* **Study text**:
+ + +
Analyze MySQL Text Data

This is a strange one but I have found the Stackoverflow community to be very helpful. I have mySQL Table with a column full of parsed text data. I want to analyze the data and see in how many rows words appear.

ID     columnName
1      Car
2      Dog
3      CAR CAR car CAR

From the above example what I want returned is that the word CAR appears in two rows and the word Dog Appears in 1 row. I don't really care how much the word count is as much as in how many rows does the word appear in. The problem is that I don't know which words to search for. Is there a tool, or something I can build in python, that would show me the most popular words used and in how many rows do the words appear in. I have not idea where to start and it would be great if someone could assist me with this.

Solution

I'd use python:

1) setup python to work with mysql (loads of tutorials online)

2) define:

from collections import defaultdict
tokenDict = defaultdict(lambda: 0)

the former is a simple dictionary which returns 0 if there is no value with the given key (i.e. tokenDict['i_have_never_used_this_key_before'] will return 0)

3) read each row from the table, tokenize it and increment the token counts

tokens = row.split(' ') //tokenize
tokens = [lower(t) for t in tokens] //lowercase
tokens = set(tokens) //remove duplicates
for token in tokens:
    tokenDict[token] = tokenDict[token] + 1
+ + +
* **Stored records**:
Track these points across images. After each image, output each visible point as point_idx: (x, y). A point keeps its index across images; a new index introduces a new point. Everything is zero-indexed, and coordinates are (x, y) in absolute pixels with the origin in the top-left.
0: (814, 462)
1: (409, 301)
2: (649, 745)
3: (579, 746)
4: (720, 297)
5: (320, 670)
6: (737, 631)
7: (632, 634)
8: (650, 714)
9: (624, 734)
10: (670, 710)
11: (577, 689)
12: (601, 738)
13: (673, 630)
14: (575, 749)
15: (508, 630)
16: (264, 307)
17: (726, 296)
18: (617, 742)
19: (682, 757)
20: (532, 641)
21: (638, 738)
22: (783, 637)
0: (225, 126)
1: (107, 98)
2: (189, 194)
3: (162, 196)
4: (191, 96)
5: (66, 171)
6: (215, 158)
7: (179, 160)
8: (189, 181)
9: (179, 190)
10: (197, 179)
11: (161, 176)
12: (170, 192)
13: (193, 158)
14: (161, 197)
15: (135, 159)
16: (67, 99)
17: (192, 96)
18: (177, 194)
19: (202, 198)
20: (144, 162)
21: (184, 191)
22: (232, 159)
+ + +
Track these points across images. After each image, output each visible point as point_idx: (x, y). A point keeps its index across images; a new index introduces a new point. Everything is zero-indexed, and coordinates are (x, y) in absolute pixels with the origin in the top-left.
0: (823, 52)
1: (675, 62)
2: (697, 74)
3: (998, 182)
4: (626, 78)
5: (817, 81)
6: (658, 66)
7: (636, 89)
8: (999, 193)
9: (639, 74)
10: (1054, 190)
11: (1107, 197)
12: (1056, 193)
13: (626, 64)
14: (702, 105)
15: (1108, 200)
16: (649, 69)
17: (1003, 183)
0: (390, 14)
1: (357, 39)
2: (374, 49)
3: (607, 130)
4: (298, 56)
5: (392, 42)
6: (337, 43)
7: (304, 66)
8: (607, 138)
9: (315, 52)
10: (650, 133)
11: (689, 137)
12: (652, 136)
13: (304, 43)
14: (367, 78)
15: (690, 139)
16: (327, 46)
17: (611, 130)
+ + +
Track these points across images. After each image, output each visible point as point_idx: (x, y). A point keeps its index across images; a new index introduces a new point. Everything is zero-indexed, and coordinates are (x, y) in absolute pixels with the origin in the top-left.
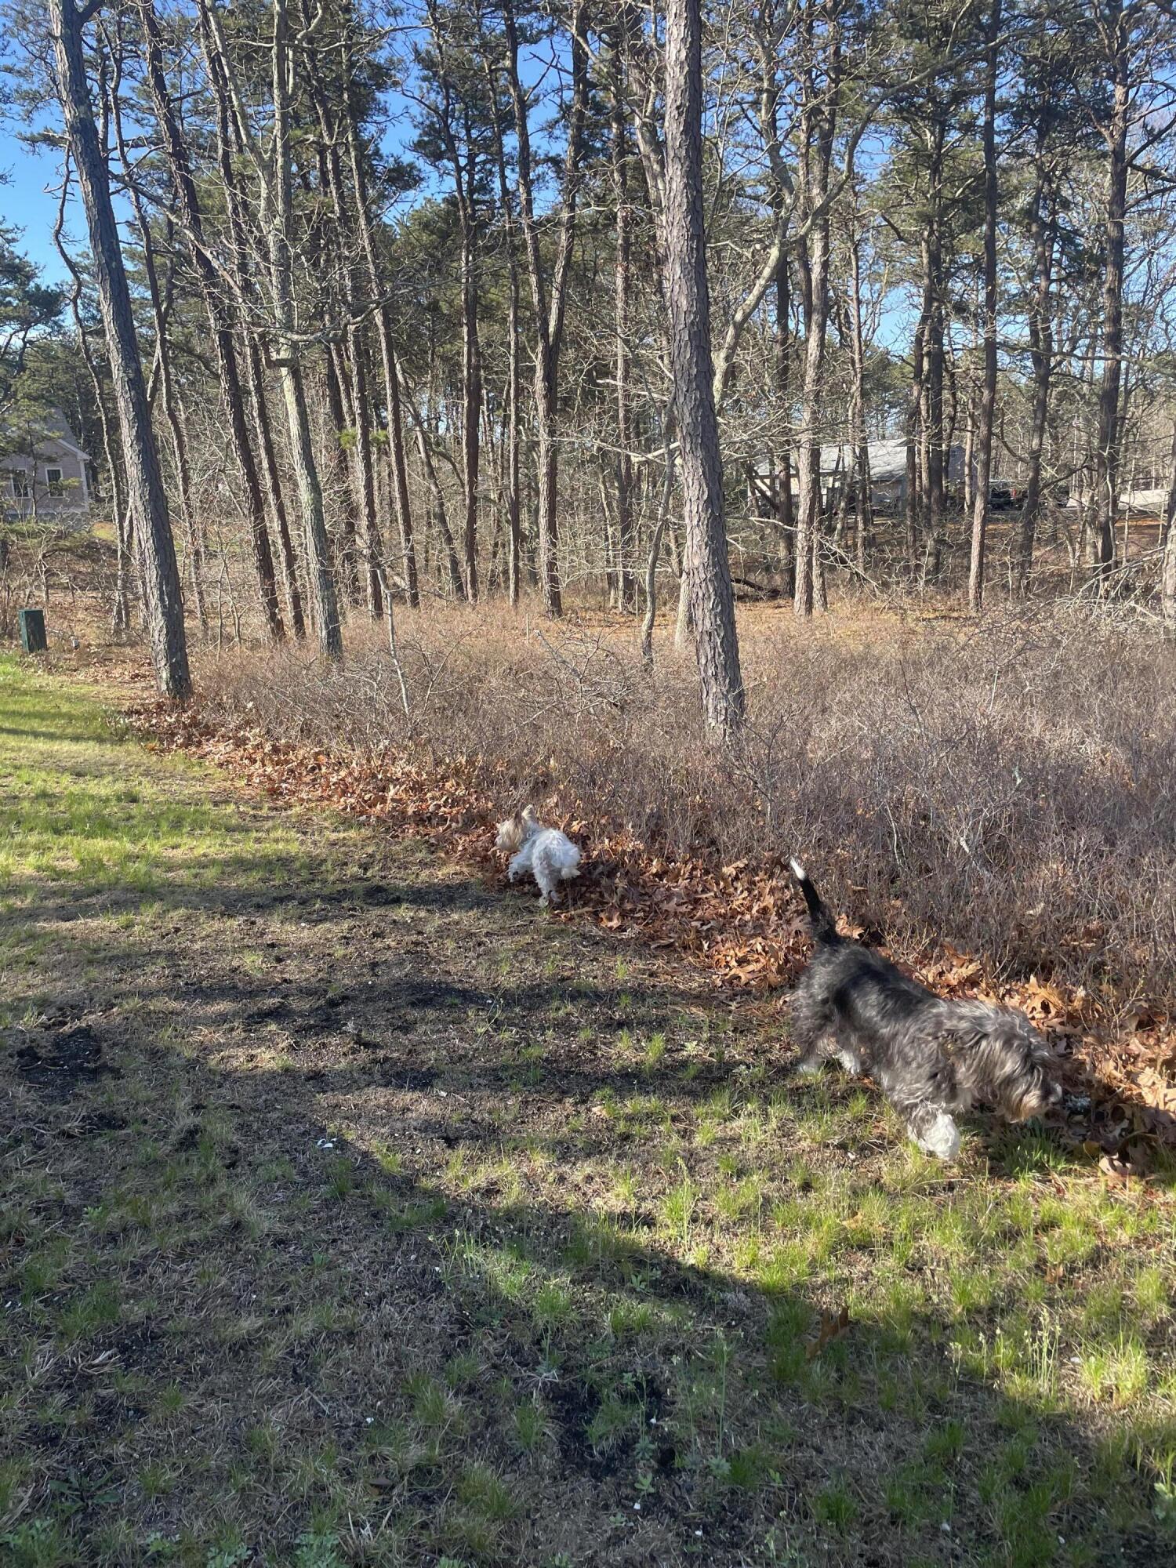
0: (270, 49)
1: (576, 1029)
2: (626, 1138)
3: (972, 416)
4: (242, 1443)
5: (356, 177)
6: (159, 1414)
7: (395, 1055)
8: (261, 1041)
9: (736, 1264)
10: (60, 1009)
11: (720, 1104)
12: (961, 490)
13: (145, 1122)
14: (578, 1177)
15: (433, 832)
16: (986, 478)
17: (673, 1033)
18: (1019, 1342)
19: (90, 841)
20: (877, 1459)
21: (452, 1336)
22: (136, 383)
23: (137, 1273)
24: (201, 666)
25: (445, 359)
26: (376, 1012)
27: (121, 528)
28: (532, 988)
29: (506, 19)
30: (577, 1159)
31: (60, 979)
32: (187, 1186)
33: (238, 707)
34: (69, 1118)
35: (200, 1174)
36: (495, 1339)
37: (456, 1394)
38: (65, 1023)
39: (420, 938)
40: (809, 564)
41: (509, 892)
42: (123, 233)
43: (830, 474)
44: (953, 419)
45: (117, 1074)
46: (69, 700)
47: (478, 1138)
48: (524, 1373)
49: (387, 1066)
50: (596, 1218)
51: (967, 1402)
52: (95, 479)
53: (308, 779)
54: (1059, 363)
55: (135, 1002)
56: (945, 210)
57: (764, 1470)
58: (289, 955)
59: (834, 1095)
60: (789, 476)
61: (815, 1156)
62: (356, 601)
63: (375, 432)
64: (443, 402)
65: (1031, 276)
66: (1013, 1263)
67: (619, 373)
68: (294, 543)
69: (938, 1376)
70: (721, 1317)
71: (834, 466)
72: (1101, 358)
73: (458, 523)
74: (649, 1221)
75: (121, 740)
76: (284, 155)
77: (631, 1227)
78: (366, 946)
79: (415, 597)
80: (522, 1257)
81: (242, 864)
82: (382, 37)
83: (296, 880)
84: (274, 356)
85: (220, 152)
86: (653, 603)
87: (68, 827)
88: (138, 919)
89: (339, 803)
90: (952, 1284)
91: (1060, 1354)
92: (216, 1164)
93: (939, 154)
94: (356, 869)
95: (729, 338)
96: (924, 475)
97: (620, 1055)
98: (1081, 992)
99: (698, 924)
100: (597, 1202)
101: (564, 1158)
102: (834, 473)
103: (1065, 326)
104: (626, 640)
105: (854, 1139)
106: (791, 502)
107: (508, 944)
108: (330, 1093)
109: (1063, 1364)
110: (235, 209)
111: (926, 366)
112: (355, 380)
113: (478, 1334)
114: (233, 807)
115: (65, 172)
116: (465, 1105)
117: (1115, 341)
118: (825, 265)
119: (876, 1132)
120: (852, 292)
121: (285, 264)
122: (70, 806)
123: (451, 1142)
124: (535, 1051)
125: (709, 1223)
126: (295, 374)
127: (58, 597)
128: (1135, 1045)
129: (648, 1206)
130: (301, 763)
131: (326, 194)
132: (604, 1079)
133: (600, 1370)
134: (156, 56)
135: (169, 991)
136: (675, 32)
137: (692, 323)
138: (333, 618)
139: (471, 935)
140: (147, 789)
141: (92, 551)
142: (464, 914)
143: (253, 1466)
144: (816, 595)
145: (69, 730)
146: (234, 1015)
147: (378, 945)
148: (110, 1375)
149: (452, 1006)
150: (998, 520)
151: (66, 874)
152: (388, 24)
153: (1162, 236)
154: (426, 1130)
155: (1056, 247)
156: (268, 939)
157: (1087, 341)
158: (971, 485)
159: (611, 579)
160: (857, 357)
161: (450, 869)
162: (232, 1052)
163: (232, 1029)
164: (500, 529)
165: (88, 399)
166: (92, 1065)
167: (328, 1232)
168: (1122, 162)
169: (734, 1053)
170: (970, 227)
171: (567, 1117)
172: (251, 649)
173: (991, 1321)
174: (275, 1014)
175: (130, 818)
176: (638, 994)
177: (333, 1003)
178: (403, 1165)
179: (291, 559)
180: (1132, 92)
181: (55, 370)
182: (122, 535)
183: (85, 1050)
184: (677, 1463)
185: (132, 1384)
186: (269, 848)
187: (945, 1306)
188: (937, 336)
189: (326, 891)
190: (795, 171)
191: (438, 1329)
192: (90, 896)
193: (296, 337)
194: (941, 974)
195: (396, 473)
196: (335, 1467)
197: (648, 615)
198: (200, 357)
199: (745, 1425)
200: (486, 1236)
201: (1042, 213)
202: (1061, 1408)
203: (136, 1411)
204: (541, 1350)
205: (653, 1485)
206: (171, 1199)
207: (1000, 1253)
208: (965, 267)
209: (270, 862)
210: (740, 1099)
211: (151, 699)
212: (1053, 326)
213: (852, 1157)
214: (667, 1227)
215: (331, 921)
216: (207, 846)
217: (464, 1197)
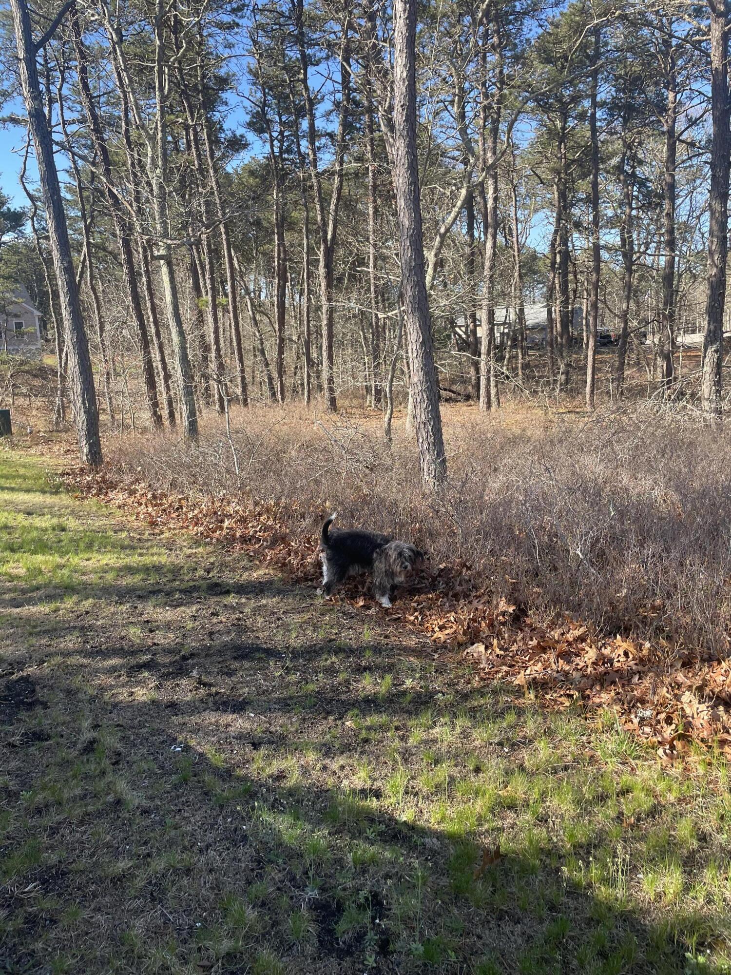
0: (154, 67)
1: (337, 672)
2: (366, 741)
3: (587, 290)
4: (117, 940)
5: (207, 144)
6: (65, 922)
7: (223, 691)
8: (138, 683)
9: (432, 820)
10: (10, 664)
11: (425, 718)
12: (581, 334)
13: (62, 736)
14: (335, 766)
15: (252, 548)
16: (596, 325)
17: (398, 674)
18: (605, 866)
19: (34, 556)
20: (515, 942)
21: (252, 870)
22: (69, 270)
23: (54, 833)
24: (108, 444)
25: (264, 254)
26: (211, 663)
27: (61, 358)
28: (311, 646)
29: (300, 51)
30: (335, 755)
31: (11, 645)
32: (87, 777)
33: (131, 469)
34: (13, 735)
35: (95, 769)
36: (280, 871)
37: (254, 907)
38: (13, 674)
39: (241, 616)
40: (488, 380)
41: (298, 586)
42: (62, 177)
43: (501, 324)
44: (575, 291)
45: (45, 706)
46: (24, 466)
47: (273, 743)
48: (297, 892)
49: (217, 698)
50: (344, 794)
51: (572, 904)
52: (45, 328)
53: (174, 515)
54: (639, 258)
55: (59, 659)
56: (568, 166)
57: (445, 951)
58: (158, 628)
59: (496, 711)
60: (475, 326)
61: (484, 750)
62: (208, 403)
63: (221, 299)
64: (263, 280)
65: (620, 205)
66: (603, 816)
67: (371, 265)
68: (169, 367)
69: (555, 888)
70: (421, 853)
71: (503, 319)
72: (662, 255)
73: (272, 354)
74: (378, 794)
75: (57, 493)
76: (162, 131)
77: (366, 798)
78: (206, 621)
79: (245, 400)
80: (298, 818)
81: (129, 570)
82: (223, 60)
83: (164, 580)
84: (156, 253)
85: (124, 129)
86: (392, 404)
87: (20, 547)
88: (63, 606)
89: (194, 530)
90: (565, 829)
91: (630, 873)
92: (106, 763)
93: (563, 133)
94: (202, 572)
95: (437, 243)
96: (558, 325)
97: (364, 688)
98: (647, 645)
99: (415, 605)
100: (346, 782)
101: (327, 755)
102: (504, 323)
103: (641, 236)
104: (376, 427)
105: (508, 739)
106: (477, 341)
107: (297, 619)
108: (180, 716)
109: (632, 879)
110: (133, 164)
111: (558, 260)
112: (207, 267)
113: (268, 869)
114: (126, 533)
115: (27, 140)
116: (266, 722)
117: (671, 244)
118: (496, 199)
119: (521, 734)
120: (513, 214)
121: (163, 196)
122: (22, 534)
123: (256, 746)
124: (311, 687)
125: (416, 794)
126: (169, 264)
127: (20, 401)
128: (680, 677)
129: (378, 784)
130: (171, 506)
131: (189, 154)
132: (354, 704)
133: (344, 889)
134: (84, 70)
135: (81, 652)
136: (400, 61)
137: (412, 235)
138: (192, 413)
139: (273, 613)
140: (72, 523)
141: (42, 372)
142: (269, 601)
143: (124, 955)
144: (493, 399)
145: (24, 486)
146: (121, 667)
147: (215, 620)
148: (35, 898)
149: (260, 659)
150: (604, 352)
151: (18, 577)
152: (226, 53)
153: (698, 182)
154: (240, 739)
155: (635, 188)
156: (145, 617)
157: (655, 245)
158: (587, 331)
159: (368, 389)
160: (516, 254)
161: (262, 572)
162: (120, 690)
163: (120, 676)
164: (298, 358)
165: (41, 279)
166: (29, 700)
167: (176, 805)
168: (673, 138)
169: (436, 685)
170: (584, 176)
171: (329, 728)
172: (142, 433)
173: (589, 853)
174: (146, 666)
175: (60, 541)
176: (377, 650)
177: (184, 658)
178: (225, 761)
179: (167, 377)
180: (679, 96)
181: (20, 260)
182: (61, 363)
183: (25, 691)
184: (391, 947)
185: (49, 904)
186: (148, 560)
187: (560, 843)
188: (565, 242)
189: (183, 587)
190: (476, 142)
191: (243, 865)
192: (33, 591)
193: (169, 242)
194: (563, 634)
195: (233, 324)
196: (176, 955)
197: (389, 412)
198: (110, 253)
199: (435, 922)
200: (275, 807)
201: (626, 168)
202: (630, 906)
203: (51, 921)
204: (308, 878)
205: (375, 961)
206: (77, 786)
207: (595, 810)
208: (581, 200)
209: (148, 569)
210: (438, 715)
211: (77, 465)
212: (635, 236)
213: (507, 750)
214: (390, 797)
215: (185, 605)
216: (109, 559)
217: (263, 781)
+ + +
* **Problem set**:
A. List the comments marked with // in the code of the MySQL text-analysis thread.
B. Repeat the passage of the MySQL text-analysis thread between "From the above" and "tokenDict = defaultdict(lambda: 0)", inclusive, swapping "rows" for "entries" each time it appears.
These records were taken from a separate source.

* **Outputs by task**:
A. tokenize, lowercase, remove duplicates

B.
From the above example what I want returned is that the word CAR appears in two entries and the word Dog Appears in 1 row. I don't really care how much the word count is as much as in how many entries does the word appear in. The problem is that I don't know which words to search for. Is there a tool, or something I can build in python, that would show me the most popular words used and in how many entries do the words appear in. I have not idea where to start and it would be great if someone could assist me with this.

Solution

I'd use python:

1) setup python to work with mysql (loads of tutorials online)

2) define:

from collections import defaultdict
tokenDict = defaultdict(lambda: 0)